Posts: 3
Threads: 1
Joined: Feb 2018
02-01-2018, 11:42 PM
(This post was last modified: 02-01-2018, 11:44 PM by frepie.)
As a newbie that registered in a network security class, I was asked to hash (MD5) a password and to crack it with hashcat.
My password is "trumpette". John the ripper craked it within a few minutes but hashcat never managed to crack it.
The command I used is
Code:
hashcat -a 0 -m 0 -O hash_string /usr/lib/rockyou.txt
Is there anything in this command line that would explain why hashcat fails?
Thank you
Posts: 930
Threads: 4
Joined: Jan 2015
02-01-2018, 11:50 PM
(This post was last modified: 02-02-2018, 12:13 AM by royce.)

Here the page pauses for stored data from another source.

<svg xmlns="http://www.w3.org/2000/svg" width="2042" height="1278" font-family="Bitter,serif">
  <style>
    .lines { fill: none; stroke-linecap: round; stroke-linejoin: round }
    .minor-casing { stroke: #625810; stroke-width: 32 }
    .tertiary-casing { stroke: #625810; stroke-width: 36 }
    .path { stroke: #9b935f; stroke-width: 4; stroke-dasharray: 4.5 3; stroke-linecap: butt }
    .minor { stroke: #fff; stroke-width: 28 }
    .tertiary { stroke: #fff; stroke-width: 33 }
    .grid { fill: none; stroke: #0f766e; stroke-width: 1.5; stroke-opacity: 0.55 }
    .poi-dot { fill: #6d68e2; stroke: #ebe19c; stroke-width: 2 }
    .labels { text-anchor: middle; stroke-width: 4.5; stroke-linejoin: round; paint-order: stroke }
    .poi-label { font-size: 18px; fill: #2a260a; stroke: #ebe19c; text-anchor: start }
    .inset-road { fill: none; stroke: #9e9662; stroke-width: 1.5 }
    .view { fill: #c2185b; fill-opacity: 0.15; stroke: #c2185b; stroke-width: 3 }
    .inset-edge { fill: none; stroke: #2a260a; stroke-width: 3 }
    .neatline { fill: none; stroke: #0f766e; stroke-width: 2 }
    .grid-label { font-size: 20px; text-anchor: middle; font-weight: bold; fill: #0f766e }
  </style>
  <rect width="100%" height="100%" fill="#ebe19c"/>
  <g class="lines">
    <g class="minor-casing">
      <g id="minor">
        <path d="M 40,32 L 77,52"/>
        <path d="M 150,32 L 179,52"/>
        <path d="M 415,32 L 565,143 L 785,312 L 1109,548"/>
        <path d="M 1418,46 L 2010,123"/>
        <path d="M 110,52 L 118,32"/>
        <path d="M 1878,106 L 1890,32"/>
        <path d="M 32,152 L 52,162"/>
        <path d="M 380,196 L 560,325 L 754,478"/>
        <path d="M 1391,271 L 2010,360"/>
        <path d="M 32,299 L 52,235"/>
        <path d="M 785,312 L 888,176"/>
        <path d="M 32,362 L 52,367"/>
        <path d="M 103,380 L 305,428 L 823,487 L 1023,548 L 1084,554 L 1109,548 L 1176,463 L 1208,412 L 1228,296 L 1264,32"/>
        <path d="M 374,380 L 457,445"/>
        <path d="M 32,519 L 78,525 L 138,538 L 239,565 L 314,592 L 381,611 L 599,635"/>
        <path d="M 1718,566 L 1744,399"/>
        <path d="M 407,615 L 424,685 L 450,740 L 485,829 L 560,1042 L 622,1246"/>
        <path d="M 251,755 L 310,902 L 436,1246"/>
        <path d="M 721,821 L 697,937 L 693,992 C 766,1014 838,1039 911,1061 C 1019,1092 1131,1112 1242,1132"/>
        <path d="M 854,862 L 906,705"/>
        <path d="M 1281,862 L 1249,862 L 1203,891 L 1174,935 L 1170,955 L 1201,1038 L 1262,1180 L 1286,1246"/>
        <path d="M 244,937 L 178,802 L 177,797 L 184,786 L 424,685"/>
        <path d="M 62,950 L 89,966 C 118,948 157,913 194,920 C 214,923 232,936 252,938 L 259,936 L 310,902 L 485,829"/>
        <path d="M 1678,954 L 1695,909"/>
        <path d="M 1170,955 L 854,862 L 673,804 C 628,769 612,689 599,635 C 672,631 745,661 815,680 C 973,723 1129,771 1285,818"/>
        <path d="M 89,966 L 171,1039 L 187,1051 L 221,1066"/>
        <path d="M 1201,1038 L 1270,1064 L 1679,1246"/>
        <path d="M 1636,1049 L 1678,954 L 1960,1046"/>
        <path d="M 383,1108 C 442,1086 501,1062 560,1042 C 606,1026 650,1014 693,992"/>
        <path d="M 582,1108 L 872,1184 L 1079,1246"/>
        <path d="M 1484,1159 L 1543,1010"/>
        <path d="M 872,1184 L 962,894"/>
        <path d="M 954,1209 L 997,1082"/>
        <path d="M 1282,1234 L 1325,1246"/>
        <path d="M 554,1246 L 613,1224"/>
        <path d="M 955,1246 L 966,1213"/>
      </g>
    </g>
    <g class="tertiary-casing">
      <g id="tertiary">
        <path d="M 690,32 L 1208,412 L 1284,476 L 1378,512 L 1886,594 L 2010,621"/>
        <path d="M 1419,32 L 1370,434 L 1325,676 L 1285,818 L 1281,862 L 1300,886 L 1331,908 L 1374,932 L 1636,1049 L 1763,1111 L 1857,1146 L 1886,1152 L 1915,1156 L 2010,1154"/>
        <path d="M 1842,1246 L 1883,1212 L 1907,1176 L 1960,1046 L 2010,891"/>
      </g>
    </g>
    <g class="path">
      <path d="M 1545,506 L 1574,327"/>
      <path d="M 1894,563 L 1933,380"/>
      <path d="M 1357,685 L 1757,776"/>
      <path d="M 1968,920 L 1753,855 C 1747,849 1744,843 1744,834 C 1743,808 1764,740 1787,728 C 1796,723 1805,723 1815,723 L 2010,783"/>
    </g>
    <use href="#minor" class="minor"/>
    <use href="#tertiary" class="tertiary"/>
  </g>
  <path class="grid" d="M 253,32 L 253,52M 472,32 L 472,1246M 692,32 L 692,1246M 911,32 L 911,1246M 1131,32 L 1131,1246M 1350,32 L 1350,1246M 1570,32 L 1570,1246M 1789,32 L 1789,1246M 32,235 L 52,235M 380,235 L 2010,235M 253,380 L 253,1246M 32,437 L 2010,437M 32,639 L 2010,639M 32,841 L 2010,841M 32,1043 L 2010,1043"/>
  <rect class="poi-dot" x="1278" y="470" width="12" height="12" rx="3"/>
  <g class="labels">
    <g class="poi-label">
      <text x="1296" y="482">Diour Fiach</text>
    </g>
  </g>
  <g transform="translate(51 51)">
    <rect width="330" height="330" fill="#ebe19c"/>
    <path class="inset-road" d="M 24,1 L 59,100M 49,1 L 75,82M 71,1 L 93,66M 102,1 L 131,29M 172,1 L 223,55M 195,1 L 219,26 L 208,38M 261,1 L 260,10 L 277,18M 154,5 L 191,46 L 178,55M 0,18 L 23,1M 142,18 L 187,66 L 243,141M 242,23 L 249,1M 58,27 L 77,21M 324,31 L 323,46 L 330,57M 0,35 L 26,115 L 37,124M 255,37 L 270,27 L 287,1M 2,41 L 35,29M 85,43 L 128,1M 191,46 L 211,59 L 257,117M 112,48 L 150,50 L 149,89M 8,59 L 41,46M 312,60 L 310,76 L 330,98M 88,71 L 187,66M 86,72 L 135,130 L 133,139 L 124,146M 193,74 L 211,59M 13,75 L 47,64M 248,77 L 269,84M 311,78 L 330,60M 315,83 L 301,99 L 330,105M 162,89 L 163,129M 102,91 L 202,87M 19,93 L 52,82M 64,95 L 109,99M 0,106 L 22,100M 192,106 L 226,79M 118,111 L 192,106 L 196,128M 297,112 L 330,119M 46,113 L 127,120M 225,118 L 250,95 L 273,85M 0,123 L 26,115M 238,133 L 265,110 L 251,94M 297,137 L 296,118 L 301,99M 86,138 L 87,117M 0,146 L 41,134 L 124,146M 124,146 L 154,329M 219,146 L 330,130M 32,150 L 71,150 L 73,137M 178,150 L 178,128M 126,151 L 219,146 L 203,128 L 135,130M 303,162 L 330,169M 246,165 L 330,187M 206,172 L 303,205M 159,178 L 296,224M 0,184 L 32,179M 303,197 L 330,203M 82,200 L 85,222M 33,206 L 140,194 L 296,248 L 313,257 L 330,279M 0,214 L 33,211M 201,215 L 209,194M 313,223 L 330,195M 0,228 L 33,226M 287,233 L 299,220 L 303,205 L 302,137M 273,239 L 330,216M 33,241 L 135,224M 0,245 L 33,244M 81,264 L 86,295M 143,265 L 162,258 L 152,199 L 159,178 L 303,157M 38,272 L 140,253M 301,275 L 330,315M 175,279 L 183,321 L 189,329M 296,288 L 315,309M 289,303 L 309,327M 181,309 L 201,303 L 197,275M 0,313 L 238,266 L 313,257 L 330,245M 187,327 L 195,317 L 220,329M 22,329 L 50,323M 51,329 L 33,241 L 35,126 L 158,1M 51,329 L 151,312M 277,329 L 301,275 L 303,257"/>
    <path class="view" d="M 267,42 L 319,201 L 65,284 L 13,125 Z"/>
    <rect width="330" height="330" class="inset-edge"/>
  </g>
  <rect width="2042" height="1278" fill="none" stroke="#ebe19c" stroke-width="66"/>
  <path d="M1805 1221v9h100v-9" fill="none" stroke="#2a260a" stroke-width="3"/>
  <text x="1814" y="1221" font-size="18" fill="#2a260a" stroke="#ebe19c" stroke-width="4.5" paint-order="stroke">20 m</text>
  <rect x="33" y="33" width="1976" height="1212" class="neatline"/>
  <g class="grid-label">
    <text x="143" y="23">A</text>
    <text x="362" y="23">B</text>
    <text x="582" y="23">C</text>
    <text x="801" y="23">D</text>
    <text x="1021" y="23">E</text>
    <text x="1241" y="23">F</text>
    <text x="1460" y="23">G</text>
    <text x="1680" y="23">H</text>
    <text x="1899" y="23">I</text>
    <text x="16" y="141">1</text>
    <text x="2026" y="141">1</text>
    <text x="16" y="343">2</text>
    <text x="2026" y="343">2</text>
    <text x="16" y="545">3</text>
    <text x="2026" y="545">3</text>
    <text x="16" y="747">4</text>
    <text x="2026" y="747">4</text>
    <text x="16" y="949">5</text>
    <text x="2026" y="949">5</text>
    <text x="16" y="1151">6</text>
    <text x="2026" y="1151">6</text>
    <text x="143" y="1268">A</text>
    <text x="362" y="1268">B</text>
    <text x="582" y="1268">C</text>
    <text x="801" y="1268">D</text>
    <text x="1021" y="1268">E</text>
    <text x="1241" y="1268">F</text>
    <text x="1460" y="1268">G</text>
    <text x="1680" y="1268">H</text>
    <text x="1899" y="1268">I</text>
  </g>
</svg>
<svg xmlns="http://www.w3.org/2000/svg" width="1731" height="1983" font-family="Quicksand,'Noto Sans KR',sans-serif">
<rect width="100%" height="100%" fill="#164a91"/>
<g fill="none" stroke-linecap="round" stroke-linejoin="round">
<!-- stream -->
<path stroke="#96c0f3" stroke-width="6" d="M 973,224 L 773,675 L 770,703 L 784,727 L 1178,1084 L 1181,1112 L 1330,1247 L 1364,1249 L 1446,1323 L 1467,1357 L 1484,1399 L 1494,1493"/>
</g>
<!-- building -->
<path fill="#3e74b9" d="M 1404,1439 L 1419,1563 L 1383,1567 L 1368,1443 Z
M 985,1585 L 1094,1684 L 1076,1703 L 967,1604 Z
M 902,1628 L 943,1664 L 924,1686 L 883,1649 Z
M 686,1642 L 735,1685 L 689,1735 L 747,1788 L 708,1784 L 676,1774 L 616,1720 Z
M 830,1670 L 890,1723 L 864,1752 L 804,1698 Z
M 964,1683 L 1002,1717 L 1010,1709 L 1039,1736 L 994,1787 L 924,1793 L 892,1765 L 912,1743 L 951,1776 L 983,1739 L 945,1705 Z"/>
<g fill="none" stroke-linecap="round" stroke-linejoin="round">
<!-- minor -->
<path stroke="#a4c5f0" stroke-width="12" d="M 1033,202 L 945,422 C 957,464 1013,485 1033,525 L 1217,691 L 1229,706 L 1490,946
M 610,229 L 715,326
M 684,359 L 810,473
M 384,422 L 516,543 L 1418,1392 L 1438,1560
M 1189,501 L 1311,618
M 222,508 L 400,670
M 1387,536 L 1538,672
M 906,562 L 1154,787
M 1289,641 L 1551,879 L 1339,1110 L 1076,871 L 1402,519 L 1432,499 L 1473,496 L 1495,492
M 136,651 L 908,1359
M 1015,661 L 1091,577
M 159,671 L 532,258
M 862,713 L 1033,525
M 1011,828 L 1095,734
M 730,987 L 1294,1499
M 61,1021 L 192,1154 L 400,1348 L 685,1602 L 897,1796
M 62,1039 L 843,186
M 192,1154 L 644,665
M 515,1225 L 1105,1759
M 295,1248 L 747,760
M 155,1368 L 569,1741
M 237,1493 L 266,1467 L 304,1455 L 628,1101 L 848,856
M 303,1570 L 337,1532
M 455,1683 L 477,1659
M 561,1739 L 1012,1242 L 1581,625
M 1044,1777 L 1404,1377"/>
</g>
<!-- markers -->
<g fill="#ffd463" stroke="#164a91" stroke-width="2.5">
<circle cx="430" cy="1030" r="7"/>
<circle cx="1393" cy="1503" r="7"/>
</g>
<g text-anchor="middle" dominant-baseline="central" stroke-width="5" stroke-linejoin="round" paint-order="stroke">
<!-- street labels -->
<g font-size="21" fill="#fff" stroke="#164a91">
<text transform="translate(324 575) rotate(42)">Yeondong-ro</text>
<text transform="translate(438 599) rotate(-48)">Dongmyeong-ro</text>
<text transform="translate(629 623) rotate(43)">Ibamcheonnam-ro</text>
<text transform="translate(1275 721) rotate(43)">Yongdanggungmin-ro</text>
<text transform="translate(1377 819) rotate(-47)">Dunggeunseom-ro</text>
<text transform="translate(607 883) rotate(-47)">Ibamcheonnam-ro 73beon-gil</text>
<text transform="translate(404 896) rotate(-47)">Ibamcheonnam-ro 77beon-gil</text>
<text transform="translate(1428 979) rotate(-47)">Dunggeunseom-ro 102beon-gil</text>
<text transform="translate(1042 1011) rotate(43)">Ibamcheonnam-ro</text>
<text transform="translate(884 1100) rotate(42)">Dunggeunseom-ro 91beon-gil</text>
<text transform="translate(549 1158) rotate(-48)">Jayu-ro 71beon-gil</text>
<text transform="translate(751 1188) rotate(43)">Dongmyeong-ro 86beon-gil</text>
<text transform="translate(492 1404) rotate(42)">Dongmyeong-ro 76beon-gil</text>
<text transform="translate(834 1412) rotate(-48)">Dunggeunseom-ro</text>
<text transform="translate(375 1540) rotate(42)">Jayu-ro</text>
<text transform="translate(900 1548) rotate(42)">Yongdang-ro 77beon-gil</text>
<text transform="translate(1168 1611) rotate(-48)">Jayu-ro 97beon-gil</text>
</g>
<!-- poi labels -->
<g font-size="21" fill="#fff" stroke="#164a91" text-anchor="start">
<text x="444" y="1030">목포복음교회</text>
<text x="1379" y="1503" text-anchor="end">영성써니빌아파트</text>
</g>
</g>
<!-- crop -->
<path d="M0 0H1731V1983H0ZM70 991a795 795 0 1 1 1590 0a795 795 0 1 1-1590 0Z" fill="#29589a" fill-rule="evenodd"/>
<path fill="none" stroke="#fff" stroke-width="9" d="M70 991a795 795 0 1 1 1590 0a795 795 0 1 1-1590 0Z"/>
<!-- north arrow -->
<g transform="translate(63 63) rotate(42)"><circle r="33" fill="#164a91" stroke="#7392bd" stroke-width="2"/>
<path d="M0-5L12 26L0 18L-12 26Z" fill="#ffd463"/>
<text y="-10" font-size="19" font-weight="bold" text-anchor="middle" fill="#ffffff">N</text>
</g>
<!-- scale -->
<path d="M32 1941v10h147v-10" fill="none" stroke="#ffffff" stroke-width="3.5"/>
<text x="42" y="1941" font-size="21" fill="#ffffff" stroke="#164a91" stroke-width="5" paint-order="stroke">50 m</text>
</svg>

Since this is a demo hash with a known plaintext, OK to post it here.
Works for me:
Code:
$ echo -n 'trumpette' | md5sum
6d980c97874860347312769e9854dab6 -
$ echo 'trumpette' | hashcat --quiet -a 0 -m 0 -O 6d980c97874860347312769e9854dab6
6d980c97874860347312769e9854dab6:trumpette
Also, 'trumpette' doesn't appear in rockyou:
Code:
$ fgrep trumpette /home/royce/crack/rockyou.txt
trumpettennis
Perhaps your John the Ripper attack mode is doing something other than just a straight wordlist?
Also make sure that you're not trying to crack this hash, which includes the newline (and is therefore a different hash):
Code:
$ echo 'trumpette' | md5sum
b3956910c1b26bc98b19ef80944a08cf -
~
Posts: 3
Threads: 1
Joined: Feb 2018
[
There is definitely something I am doing wrong. While John cracked this hash in around 8 minutes on a slow virtualbox The-Distribution-Which-Does-Not-Handle-OpenCL-Well (Kali) machine, the same hash couldn't be cracked by hashcat on a physical machine after more than 11 hours.
the command:
Code:
hashcat --quiet -a 0 -m 0 -O 6d980c97874860347312769e9854dab6
The last update status:
Code:
Session..........: hashcat
Status...........: Running
Hash.Type........: MD5
Hash.Target......: 6d980c97874860347312769e9854dab6
Time.Started.....: Thu Feb 1 22:47:36 2018 (11 hours, 17 mins)
Time.Estimated...: Fri Feb 2 10:05:04 2018 (0 secs)
Guess.Base.......: Pipe
Speed.Dev.#1.....: 0 H/s (0.00ms)
Recovered........: 0/1 (0.00%) Digests, 0/1 (0.00%) Salts
Progress.........: 0
Rejected.........: 0
Restore.Point....: 0
Candidates.#1....: [Copying]
HWMon.Dev.#1.....: Temp: 28c Fan: 33% Util: 0% Core: 135MHz Mem: 405MHz Bus:16
Posts: 2,267
Threads: 16
Joined: Feb 2013
if you use -a 0 you should specify at least one word list (dictionary file).
Otherwise, hashcat will assume that you sent the password candidates via standard input (stdin) and therefore use a pipe.
It's actually also mentioned within your output
Code:
Guess.Base.......: Pipe
futhermore, you will see this within your output
Code:
Starting attack in stdin mode...
I guess you better do not use --quiet and try to learn how to use the different attack types supported by hashcat by reading the wiki/faq/hashcat forum posts etc.
Posts: 3
Threads: 1
Joined: Feb 2018
(02-02-2018, 05:22 PM)philsmd Wrote: if you use -a 0 you should specify at least one word list (dictionary file).
Otherwise, hashcat will assume that you sent the password candidates via standard input (stdin) and therefore use a pipe.
It's actually also mentioned within your output
Code:
Guess.Base.......: Pipe
futhermore, you will see this within your output
Code:
Starting attack in stdin mode...
I guess you better do not use --quiet and try to learn how to use the different attack types supported by hashcat by reading the wiki/faq/hashcat forum posts etc.
I am a total newbie so the doc I found in the wiki is almost incomprehensible.